Breakfast and lunch came and went, but all she saw was the four walls of her 6ft by 6ft custody cell, bare but for a toilet and bench.

“I was hoping my two daughters were OK. They just didn’t know when they were going to see me again,” she says.

In the afternoon, Mrs Sales was eventually interviewed.

She recalls: “As soon as he told me what I was supposed to have said, I said ‘do you know how ridiculous that sounds?’

Echo:

“I asked if they had tracked the number it was supposed to have come from and they said no. I don’t think they knew what to say to me.

“I presumed she had shown them her phone, but they had no evidence, no witnesses, nothing.

“The interview didn’t go on very long.”

A while later, after fingerprints were taken, Mrs Sales was allowed home.

Her husband told her he was sorry he couldn’t stop them taking her away. Her children were upset.
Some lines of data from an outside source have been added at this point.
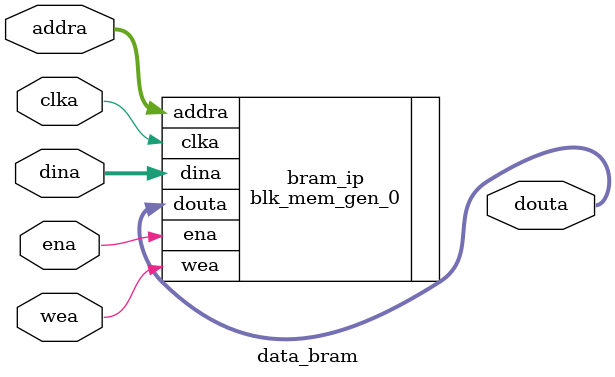
<source format=v>
`timescale 1ns / 1ps
module data_bram(
    input wire clka,
    input wire ena,
    input wire wea,
    input wire [9:0] addra,
    input wire [31:0] dina,
    output wire [31:0] douta
);

    
    blk_mem_gen_0 bram_ip (
        .clka(clka),
        .ena(ena),
        .wea(wea),
        .addra(addra),
        .dina(dina),
        .douta(douta)
    );

endmodule
</source>
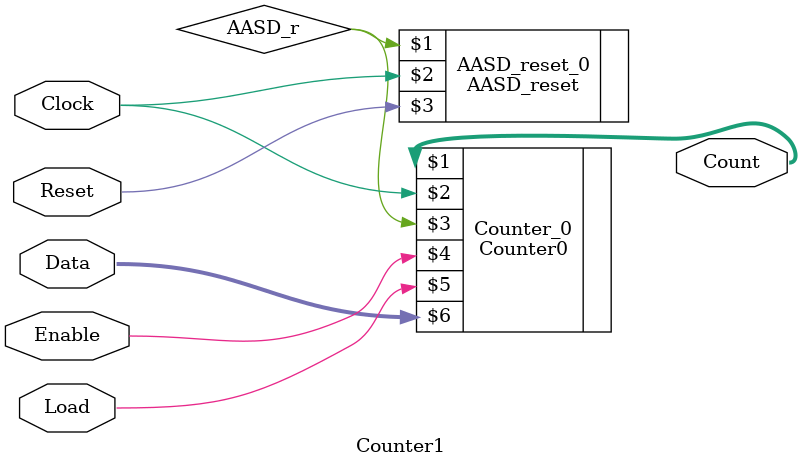
<source format=v>
/***************************************************************************
 *** ***
 *** ECE 526 L Experiment #5 		Vedi Ghahremanyans, Spring, 2022 ***
 *** 									 ***
 *** Experiment #5 8bit Up Counter		         		 ***
 *** 								   	 ***
 ***************************************************************************
 *** Filename: Counter1.v 		   Created by Vedi GH, 3/01/2022 ***
 *** --- revision history, if any, goes here --- 			 ***
 ***************************************************************************
 *** 8 bit up counter top module including:				 ***
 *** AASD_reset and Counter0 modules	 			 	 ***
 *** 	   							 	 ***
 ***************************************************************************/
`timescale 1 ns/ 1 ns

module Counter1(Count, Clock, Reset, Enable, Load, Data);

//declaring inputs and outputs	
	input Clock, Reset, Enable, Load;
	input [7:0] Data;
	output wire [7:0] Count;

//instances for Counter0 and AASD_reset modules
AASD_reset	AASD_reset_0(AASD_r, Clock, Reset); //Having AASD_r as reset so we can use it in Counter0 instantiation

Counter0	Counter_0(Count, Clock, AASD_r, Enable, Load, Data);

endmodule

</source>
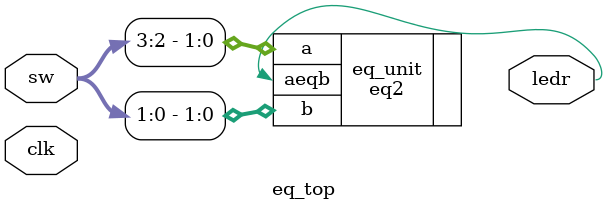
<source format=v>
module eq_top
   (
    input wire clk, 
    input wire [3:0] sw,
    output wire [0:0] ledr
   );

   // body
   // instantiate 2-bit comparator 
   eq2 eq_unit
      (.a(sw[3:2]), .b(sw[1:0]), .aeqb(ledr[0]));
endmodule

</source>
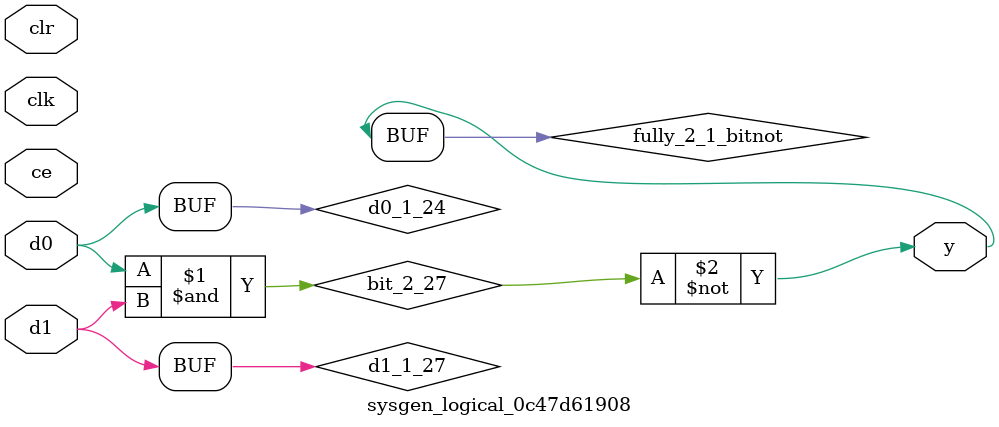
<source format=v>
module sysgen_logical_0c47d61908 (
  input [(1 - 1):0] d0,
  input [(1 - 1):0] d1,
  output [(1 - 1):0] y,
  input clk,
  input ce,
  input clr);
  wire d0_1_24;
  wire d1_1_27;
  wire bit_2_27;
  wire fully_2_1_bitnot;
  assign d0_1_24 = d0;
  assign d1_1_27 = d1;
  assign bit_2_27 = d0_1_24 & d1_1_27;
  assign fully_2_1_bitnot = ~bit_2_27;
  assign y = fully_2_1_bitnot;
endmodule
</source>
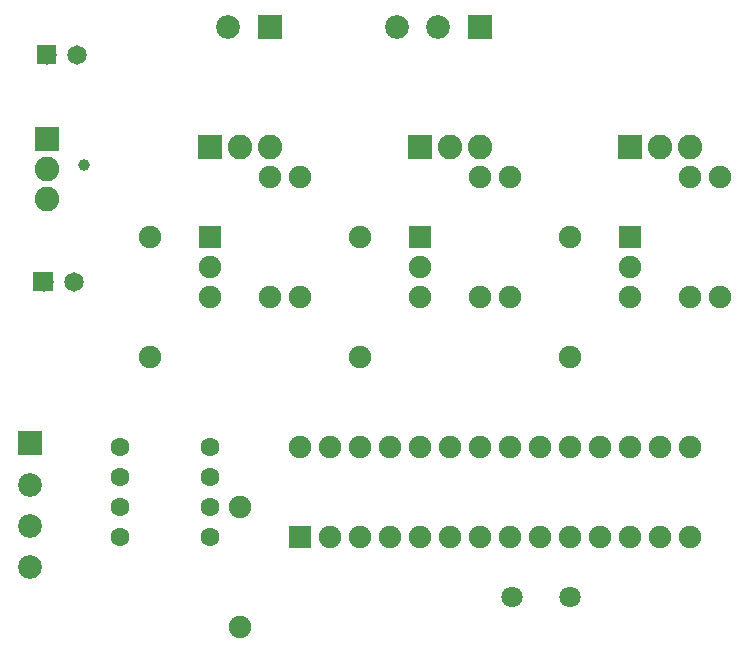
<source format=gtl>
G04 MADE WITH FRITZING*
G04 WWW.FRITZING.ORG*
G04 DOUBLE SIDED*
G04 HOLES PLATED*
G04 CONTOUR ON CENTER OF CONTOUR VECTOR*
%ASAXBY*%
%FSLAX23Y23*%
%MOIN*%
%OFA0B0*%
%SFA1.0B1.0*%
%ADD10C,0.082000*%
%ADD11C,0.079370*%
%ADD12C,0.070925*%
%ADD13C,0.070866*%
%ADD14C,0.075000*%
%ADD15C,0.063000*%
%ADD16C,0.065000*%
%ADD17C,0.039370*%
%ADD18R,0.082000X0.082000*%
%ADD19R,0.079370X0.079370*%
%ADD20R,0.075000X0.075000*%
%ADD21R,0.001000X0.001000*%
%LNCOPPER1*%
G90*
G70*
G54D10*
X599Y1771D03*
X599Y1671D03*
X599Y1571D03*
G54D11*
X542Y757D03*
X542Y619D03*
X542Y481D03*
X542Y344D03*
X2042Y2144D03*
X1904Y2144D03*
X1766Y2144D03*
X1342Y2144D03*
X1204Y2144D03*
G54D12*
X2149Y244D03*
G54D13*
X2342Y244D03*
G54D14*
X1442Y444D03*
X1442Y744D03*
X1542Y444D03*
X1542Y744D03*
X1642Y444D03*
X1642Y744D03*
X1742Y444D03*
X1742Y744D03*
X1842Y444D03*
X1842Y744D03*
X1942Y444D03*
X1942Y744D03*
X2042Y444D03*
X2042Y744D03*
X2142Y444D03*
X2142Y744D03*
X2242Y444D03*
X2242Y744D03*
X2342Y444D03*
X2342Y744D03*
X2442Y444D03*
X2442Y744D03*
X2542Y444D03*
X2542Y744D03*
X2642Y444D03*
X2642Y744D03*
X2742Y444D03*
X2742Y744D03*
G54D15*
X1142Y444D03*
X1142Y544D03*
X1142Y644D03*
X1142Y744D03*
X842Y744D03*
X842Y644D03*
X842Y544D03*
X842Y444D03*
X1142Y444D03*
X1142Y544D03*
X1142Y644D03*
X1142Y744D03*
X842Y744D03*
X842Y644D03*
X842Y544D03*
X842Y444D03*
G54D14*
X1142Y1244D03*
X1142Y1344D03*
X1142Y1444D03*
X1842Y1244D03*
X1842Y1344D03*
X1842Y1444D03*
X2542Y1244D03*
X2542Y1344D03*
X2542Y1444D03*
X1242Y144D03*
X1242Y544D03*
X942Y1044D03*
X942Y1444D03*
X1642Y1044D03*
X1642Y1444D03*
X2342Y1044D03*
X2342Y1444D03*
X2742Y1244D03*
X2742Y1644D03*
X2042Y1244D03*
X2042Y1644D03*
X1342Y1244D03*
X1342Y1644D03*
X1442Y1244D03*
X1442Y1644D03*
X2842Y1244D03*
X2842Y1644D03*
X2142Y1244D03*
X2142Y1644D03*
G54D10*
X1142Y1744D03*
X1242Y1744D03*
X1342Y1744D03*
X2542Y1744D03*
X2642Y1744D03*
X2742Y1744D03*
X1842Y1744D03*
X1942Y1744D03*
X2042Y1744D03*
G54D16*
X599Y2052D03*
X699Y2052D03*
X599Y2052D03*
X699Y2052D03*
X588Y1296D03*
X688Y1296D03*
X588Y1296D03*
X688Y1296D03*
G54D17*
X723Y1683D03*
G54D18*
X599Y1771D03*
G54D19*
X542Y757D03*
X2042Y2144D03*
X1342Y2144D03*
G54D20*
X1442Y444D03*
X1142Y1444D03*
X1842Y1444D03*
X2542Y1444D03*
G54D18*
X1142Y1744D03*
X2542Y1744D03*
X1842Y1744D03*
G54D21*
X567Y2085D02*
X630Y2085D01*
X566Y2084D02*
X630Y2084D01*
X566Y2083D02*
X630Y2083D01*
X566Y2082D02*
X630Y2082D01*
X566Y2081D02*
X630Y2081D01*
X566Y2080D02*
X630Y2080D01*
X566Y2079D02*
X630Y2079D01*
X566Y2078D02*
X630Y2078D01*
X566Y2077D02*
X630Y2077D01*
X566Y2076D02*
X630Y2076D01*
X566Y2075D02*
X630Y2075D01*
X566Y2074D02*
X630Y2074D01*
X566Y2073D02*
X630Y2073D01*
X566Y2072D02*
X630Y2072D01*
X566Y2071D02*
X630Y2071D01*
X566Y2070D02*
X630Y2070D01*
X566Y2069D02*
X630Y2069D01*
X566Y2068D02*
X630Y2068D01*
X566Y2067D02*
X630Y2067D01*
X566Y2066D02*
X595Y2066D01*
X602Y2066D02*
X630Y2066D01*
X566Y2065D02*
X592Y2065D01*
X605Y2065D02*
X630Y2065D01*
X566Y2064D02*
X590Y2064D01*
X607Y2064D02*
X630Y2064D01*
X566Y2063D02*
X589Y2063D01*
X608Y2063D02*
X630Y2063D01*
X566Y2062D02*
X588Y2062D01*
X609Y2062D02*
X630Y2062D01*
X566Y2061D02*
X587Y2061D01*
X610Y2061D02*
X630Y2061D01*
X566Y2060D02*
X586Y2060D01*
X610Y2060D02*
X630Y2060D01*
X566Y2059D02*
X586Y2059D01*
X611Y2059D02*
X630Y2059D01*
X566Y2058D02*
X585Y2058D01*
X611Y2058D02*
X630Y2058D01*
X566Y2057D02*
X585Y2057D01*
X612Y2057D02*
X630Y2057D01*
X566Y2056D02*
X584Y2056D01*
X612Y2056D02*
X630Y2056D01*
X566Y2055D02*
X584Y2055D01*
X612Y2055D02*
X630Y2055D01*
X566Y2054D02*
X584Y2054D01*
X613Y2054D02*
X630Y2054D01*
X566Y2053D02*
X584Y2053D01*
X613Y2053D02*
X630Y2053D01*
X566Y2052D02*
X584Y2052D01*
X613Y2052D02*
X630Y2052D01*
X566Y2051D02*
X584Y2051D01*
X613Y2051D02*
X630Y2051D01*
X566Y2050D02*
X584Y2050D01*
X612Y2050D02*
X630Y2050D01*
X566Y2049D02*
X585Y2049D01*
X612Y2049D02*
X630Y2049D01*
X566Y2048D02*
X585Y2048D01*
X612Y2048D02*
X630Y2048D01*
X566Y2047D02*
X585Y2047D01*
X611Y2047D02*
X630Y2047D01*
X566Y2046D02*
X586Y2046D01*
X611Y2046D02*
X630Y2046D01*
X566Y2045D02*
X586Y2045D01*
X610Y2045D02*
X630Y2045D01*
X566Y2044D02*
X587Y2044D01*
X610Y2044D02*
X630Y2044D01*
X566Y2043D02*
X588Y2043D01*
X609Y2043D02*
X630Y2043D01*
X566Y2042D02*
X589Y2042D01*
X608Y2042D02*
X630Y2042D01*
X566Y2041D02*
X590Y2041D01*
X606Y2041D02*
X630Y2041D01*
X566Y2040D02*
X592Y2040D01*
X604Y2040D02*
X630Y2040D01*
X566Y2039D02*
X595Y2039D01*
X601Y2039D02*
X630Y2039D01*
X566Y2038D02*
X630Y2038D01*
X566Y2037D02*
X630Y2037D01*
X566Y2036D02*
X630Y2036D01*
X566Y2035D02*
X630Y2035D01*
X566Y2034D02*
X630Y2034D01*
X566Y2033D02*
X630Y2033D01*
X566Y2032D02*
X630Y2032D01*
X566Y2031D02*
X630Y2031D01*
X566Y2030D02*
X630Y2030D01*
X566Y2029D02*
X630Y2029D01*
X566Y2028D02*
X630Y2028D01*
X566Y2027D02*
X630Y2027D01*
X566Y2026D02*
X630Y2026D01*
X566Y2025D02*
X630Y2025D01*
X566Y2024D02*
X630Y2024D01*
X566Y2023D02*
X630Y2023D01*
X566Y2022D02*
X630Y2022D01*
X566Y2021D02*
X630Y2021D01*
X555Y1328D02*
X619Y1328D01*
X555Y1327D02*
X619Y1327D01*
X555Y1326D02*
X619Y1326D01*
X555Y1325D02*
X619Y1325D01*
X555Y1324D02*
X619Y1324D01*
X555Y1323D02*
X619Y1323D01*
X555Y1322D02*
X619Y1322D01*
X555Y1321D02*
X619Y1321D01*
X555Y1320D02*
X619Y1320D01*
X555Y1319D02*
X619Y1319D01*
X555Y1318D02*
X619Y1318D01*
X555Y1317D02*
X619Y1317D01*
X555Y1316D02*
X619Y1316D01*
X555Y1315D02*
X619Y1315D01*
X555Y1314D02*
X619Y1314D01*
X555Y1313D02*
X619Y1313D01*
X555Y1312D02*
X619Y1312D01*
X555Y1311D02*
X619Y1311D01*
X555Y1310D02*
X619Y1310D01*
X555Y1309D02*
X582Y1309D01*
X592Y1309D02*
X619Y1309D01*
X555Y1308D02*
X580Y1308D01*
X594Y1308D02*
X619Y1308D01*
X555Y1307D02*
X578Y1307D01*
X596Y1307D02*
X619Y1307D01*
X555Y1306D02*
X577Y1306D01*
X597Y1306D02*
X619Y1306D01*
X555Y1305D02*
X576Y1305D01*
X598Y1305D02*
X619Y1305D01*
X555Y1304D02*
X575Y1304D01*
X599Y1304D02*
X619Y1304D01*
X555Y1303D02*
X575Y1303D01*
X599Y1303D02*
X619Y1303D01*
X555Y1302D02*
X574Y1302D01*
X600Y1302D02*
X619Y1302D01*
X555Y1301D02*
X574Y1301D01*
X600Y1301D02*
X619Y1301D01*
X555Y1300D02*
X573Y1300D01*
X601Y1300D02*
X619Y1300D01*
X555Y1299D02*
X573Y1299D01*
X601Y1299D02*
X619Y1299D01*
X555Y1298D02*
X573Y1298D01*
X601Y1298D02*
X619Y1298D01*
X555Y1297D02*
X573Y1297D01*
X601Y1297D02*
X619Y1297D01*
X555Y1296D02*
X573Y1296D01*
X601Y1296D02*
X619Y1296D01*
X555Y1295D02*
X573Y1295D01*
X601Y1295D02*
X619Y1295D01*
X555Y1294D02*
X573Y1294D01*
X601Y1294D02*
X619Y1294D01*
X555Y1293D02*
X573Y1293D01*
X601Y1293D02*
X619Y1293D01*
X555Y1292D02*
X573Y1292D01*
X601Y1292D02*
X619Y1292D01*
X555Y1291D02*
X574Y1291D01*
X600Y1291D02*
X619Y1291D01*
X555Y1290D02*
X574Y1290D01*
X600Y1290D02*
X619Y1290D01*
X555Y1289D02*
X575Y1289D01*
X599Y1289D02*
X619Y1289D01*
X555Y1288D02*
X575Y1288D01*
X599Y1288D02*
X619Y1288D01*
X555Y1287D02*
X576Y1287D01*
X598Y1287D02*
X619Y1287D01*
X555Y1286D02*
X577Y1286D01*
X597Y1286D02*
X619Y1286D01*
X555Y1285D02*
X578Y1285D01*
X596Y1285D02*
X619Y1285D01*
X555Y1284D02*
X580Y1284D01*
X594Y1284D02*
X619Y1284D01*
X555Y1283D02*
X582Y1283D01*
X592Y1283D02*
X619Y1283D01*
X555Y1282D02*
X619Y1282D01*
X555Y1281D02*
X619Y1281D01*
X555Y1280D02*
X619Y1280D01*
X555Y1279D02*
X619Y1279D01*
X555Y1278D02*
X619Y1278D01*
X555Y1277D02*
X619Y1277D01*
X555Y1276D02*
X619Y1276D01*
X555Y1275D02*
X619Y1275D01*
X555Y1274D02*
X619Y1274D01*
X555Y1273D02*
X619Y1273D01*
X555Y1272D02*
X619Y1272D01*
X555Y1271D02*
X619Y1271D01*
X555Y1270D02*
X619Y1270D01*
X555Y1269D02*
X619Y1269D01*
X555Y1268D02*
X619Y1268D01*
X555Y1267D02*
X619Y1267D01*
X555Y1266D02*
X619Y1266D01*
X555Y1265D02*
X619Y1265D01*
X555Y1264D02*
X619Y1264D01*
D02*
G04 End of Copper1*
M02*
</source>
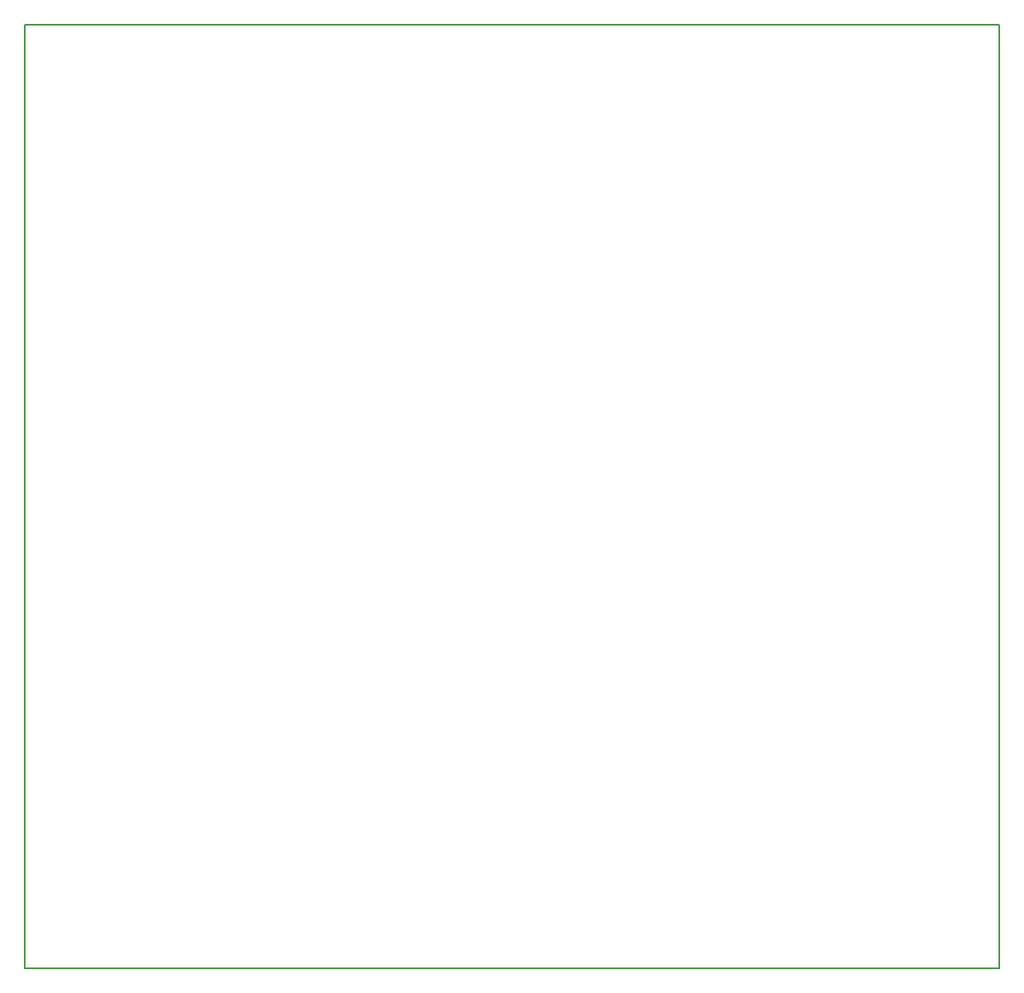
<source format=gbr>
G04 DipTrace 3.2.0.1*
G04 Ãðàíèöûïëàòû.gbr*
%MOIN*%
G04 #@! TF.FileFunction,Profile*
G04 #@! TF.Part,Single*
%ADD11C,0.005512*%
%FSLAX26Y26*%
G04*
G70*
G90*
G75*
G01*
G04 BoardOutline*
%LPD*%
X0Y3818898D2*
D11*
X3937008D1*
Y0D1*
X0D1*
Y3818898D1*
M02*

</source>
“There’s a fear in them now because they know the police can come and arrest you and take you away when you haven’t done anything wrong,” Mrs Sales, says.

When police decided not to take the case further, Mrs Sales was adamant she did not want her niece to try again, and pressured police to press charges against her for perverting the course of justice.

Pankhurst protested her innocence when questioned in September, and continued to do so until she appeared at Basildon Crown Court on January 5, when she admitted the charge against her.

She was sentenced to six months in prison, suspended for 18 months, put on a curfew for three months and ordered to carry out 180 hours of unpaid work.

Mrs Sales said the effects of her time in custody live on, and she has had to be prescribed pills to sleep at night.

“It’s not just a day in a cell. Some members of my family think, because I was arrested, I am guilty,” she says.

“I am happy with Lauren’s sentence, but, sadly, I don’t know if we will ever build bridges. It’s a horrible experience I will never forget.”